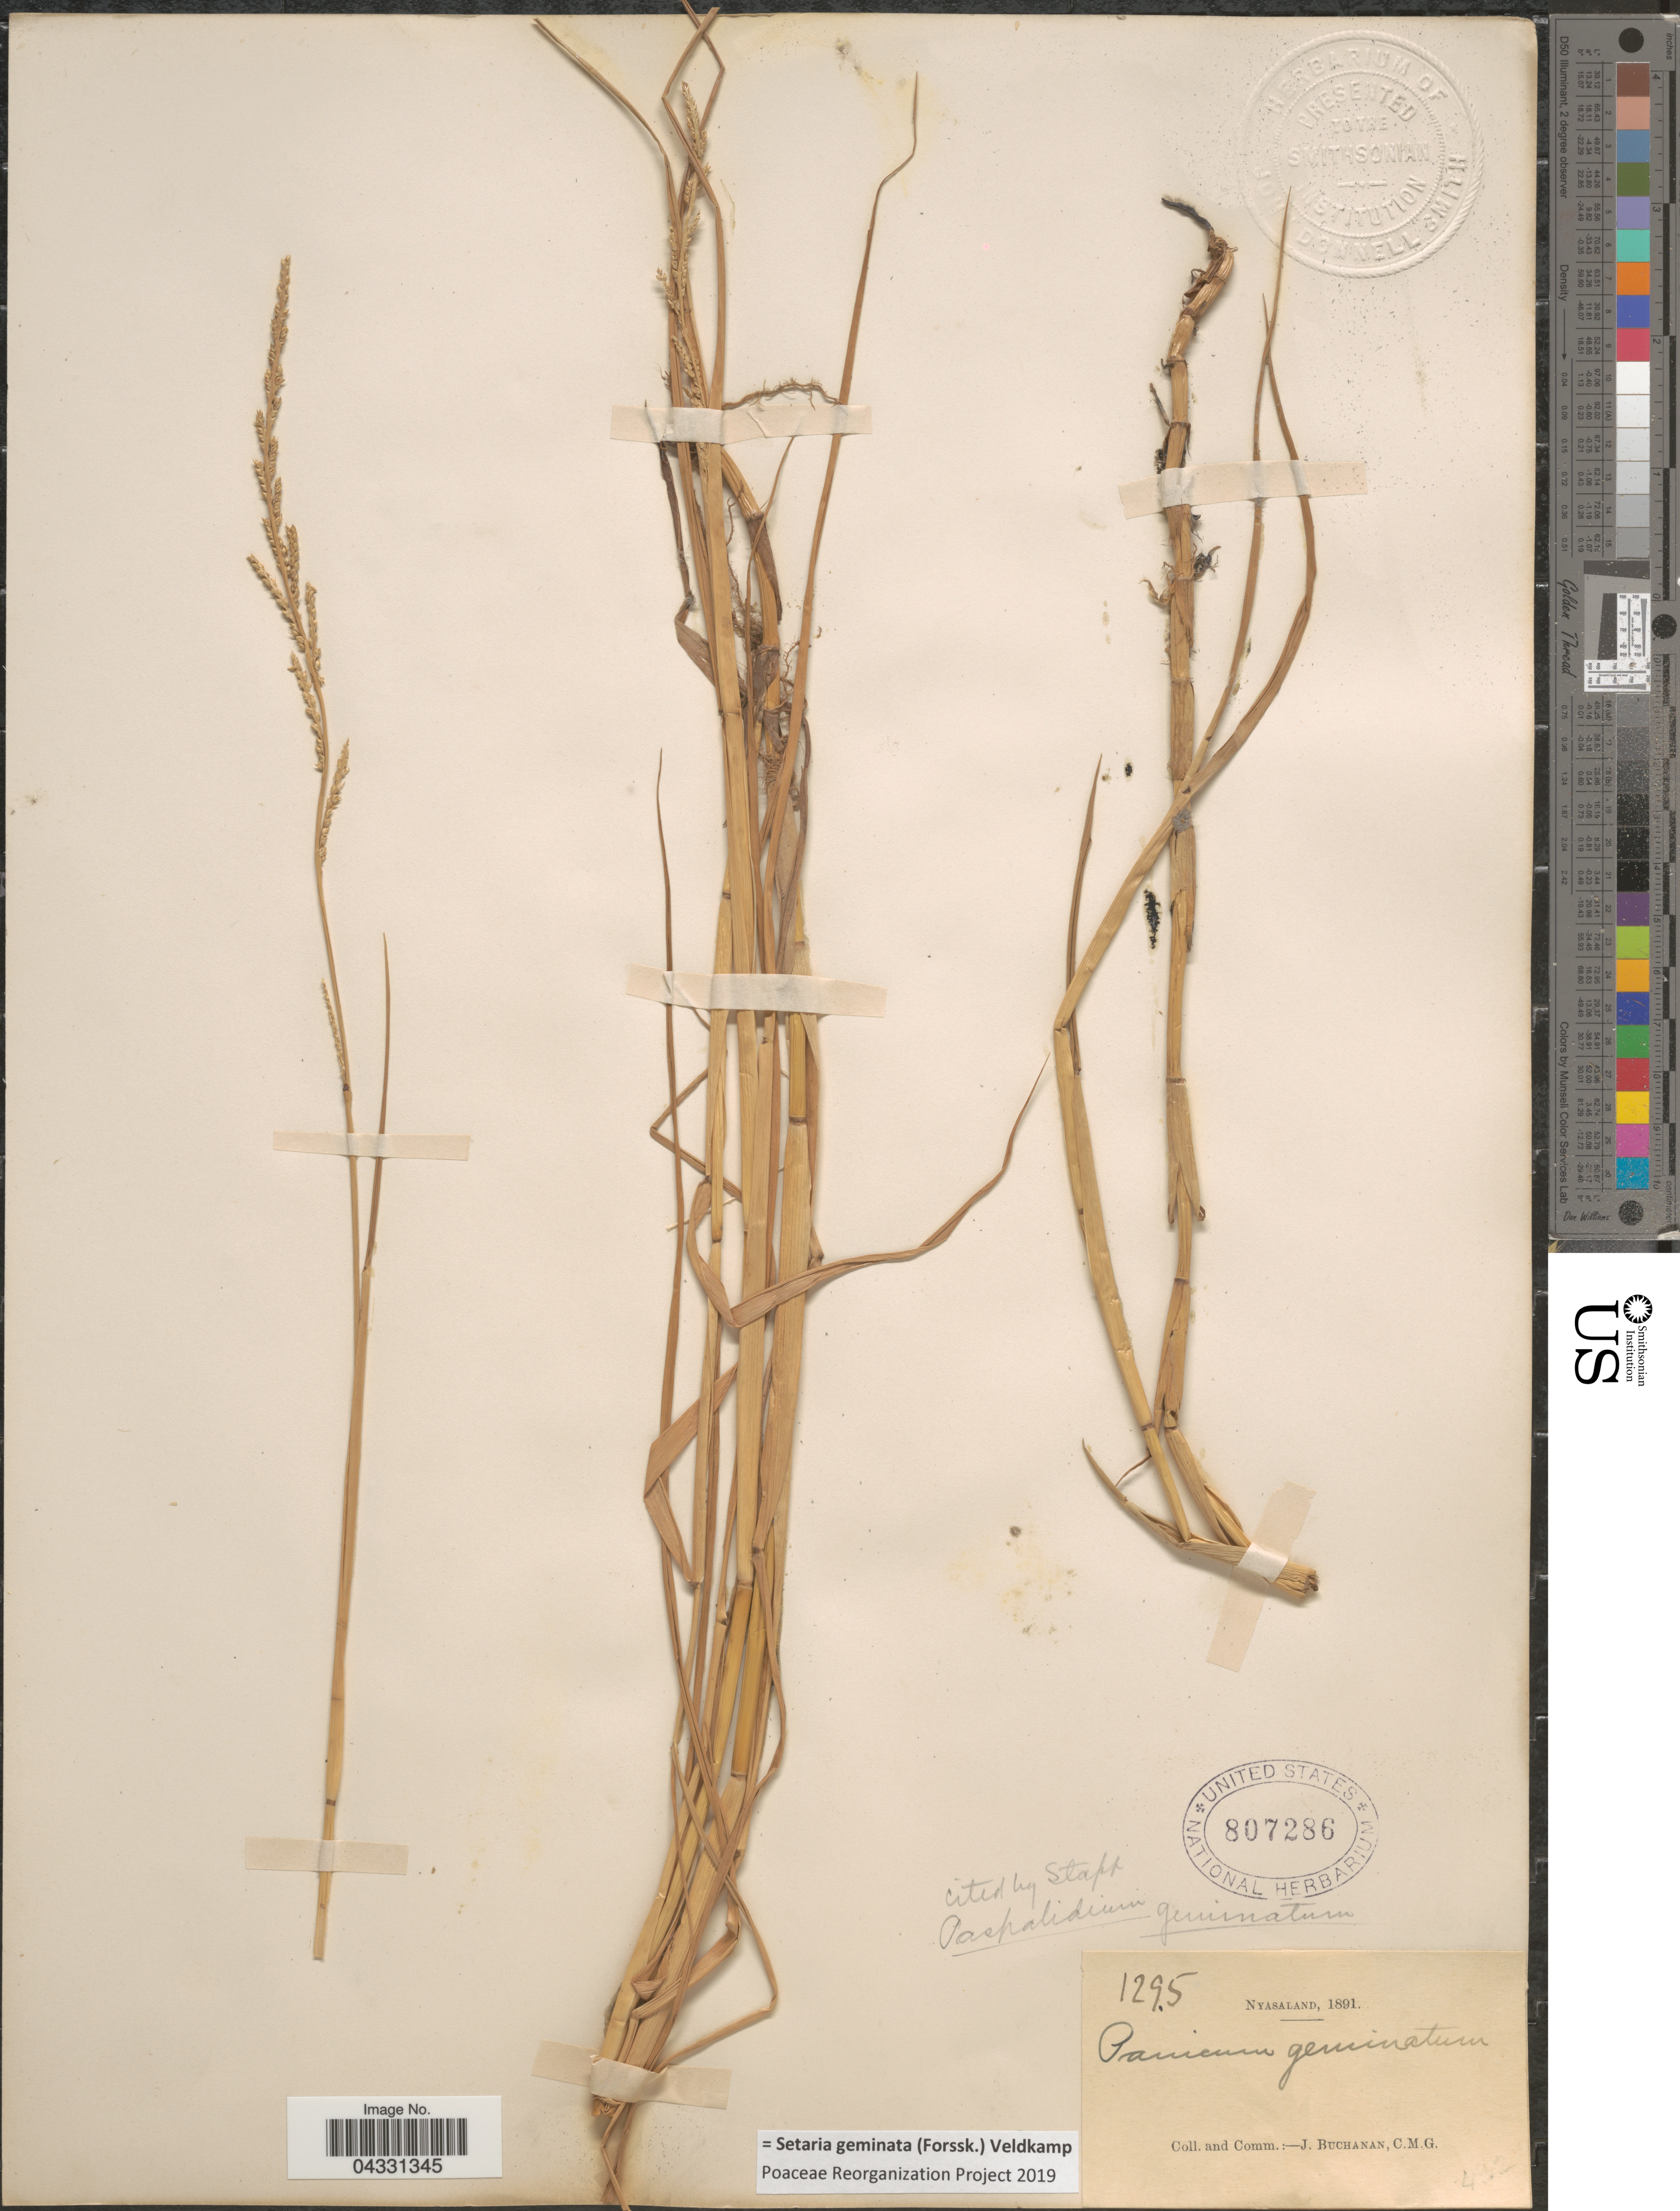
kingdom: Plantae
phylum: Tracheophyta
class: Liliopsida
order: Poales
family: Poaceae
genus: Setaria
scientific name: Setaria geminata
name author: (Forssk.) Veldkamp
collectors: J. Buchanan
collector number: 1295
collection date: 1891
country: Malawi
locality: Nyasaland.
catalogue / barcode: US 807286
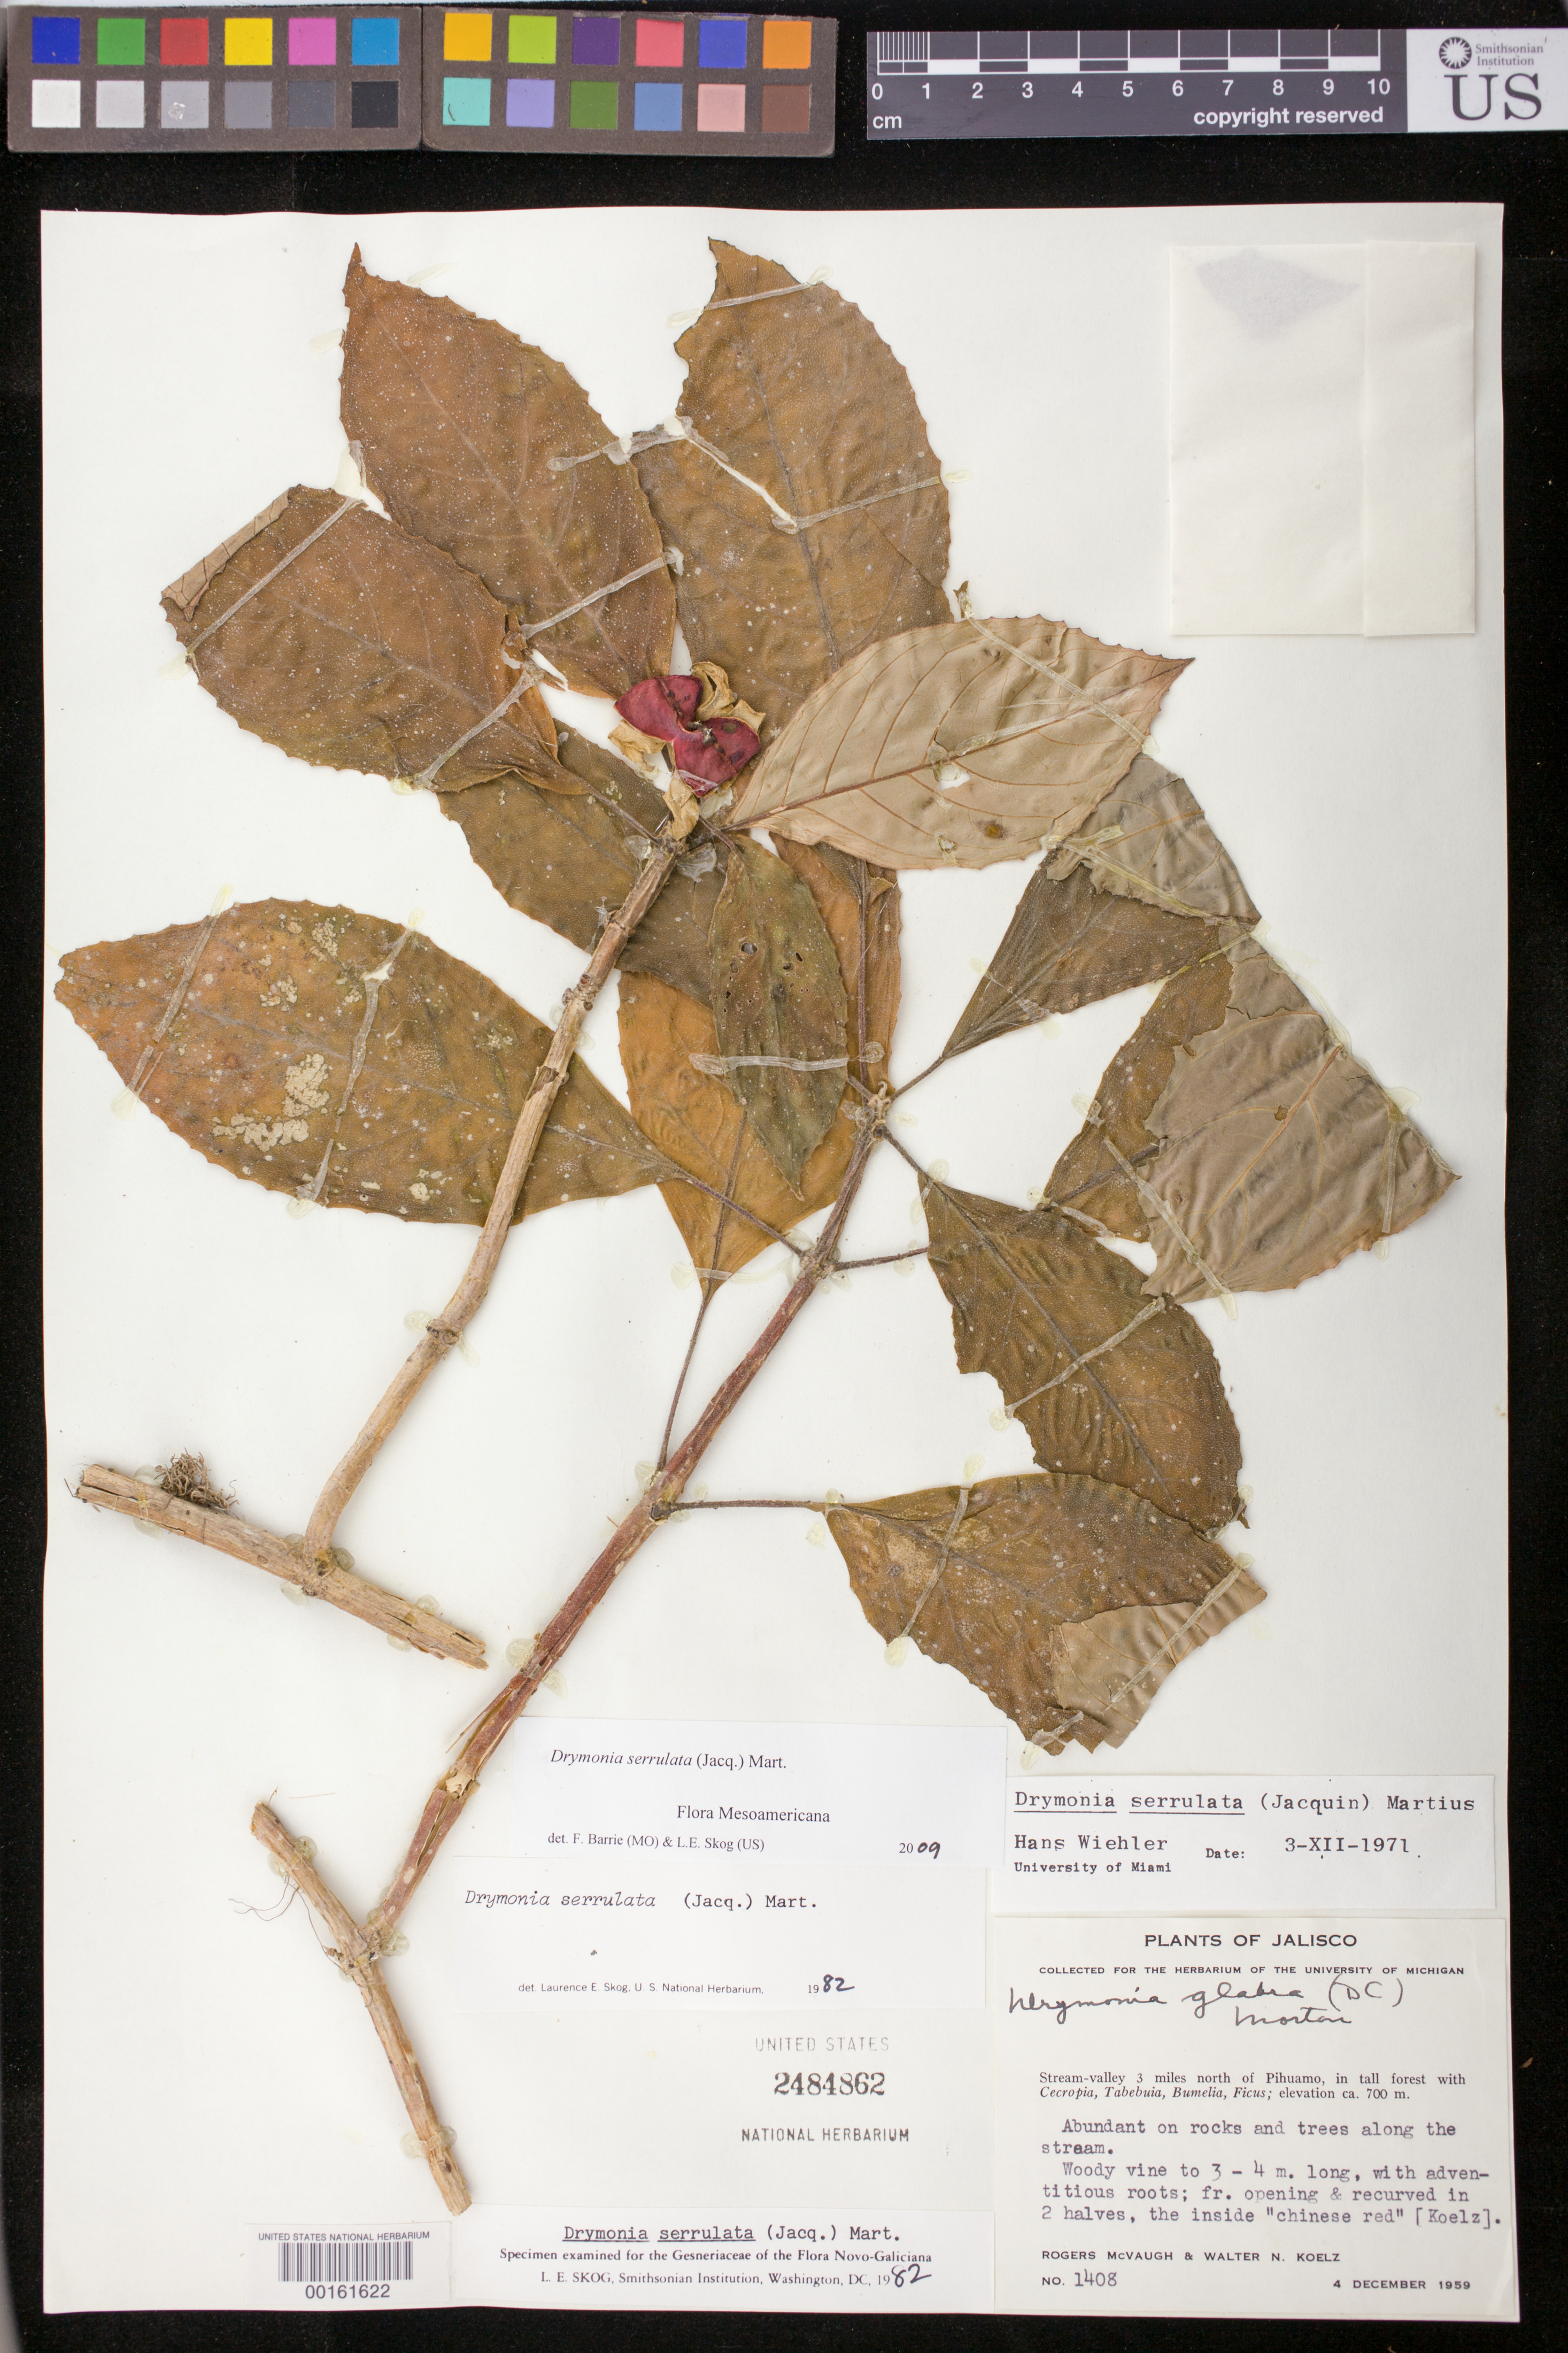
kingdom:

::::::

*Requisitos da tarefa:* Reproduza, por favor, todas as linhas do material acima, sem nenhuma alteração e sem incluir as imagens.

*Solução do problema:*
kingdom: Plantae
phylum: Tracheophyta
class: Liliopsida
order: Poales
family: Poaceae
genus: Setaria
scientific name: Setaria geminata
name author: (Forssk.) Veldkamp
collectors: J. Buchanan
collector number: 1295
collection date: 1891
country: Malawi
locality: Nyasaland.
catalogue / barcode: US 807286
kingdom:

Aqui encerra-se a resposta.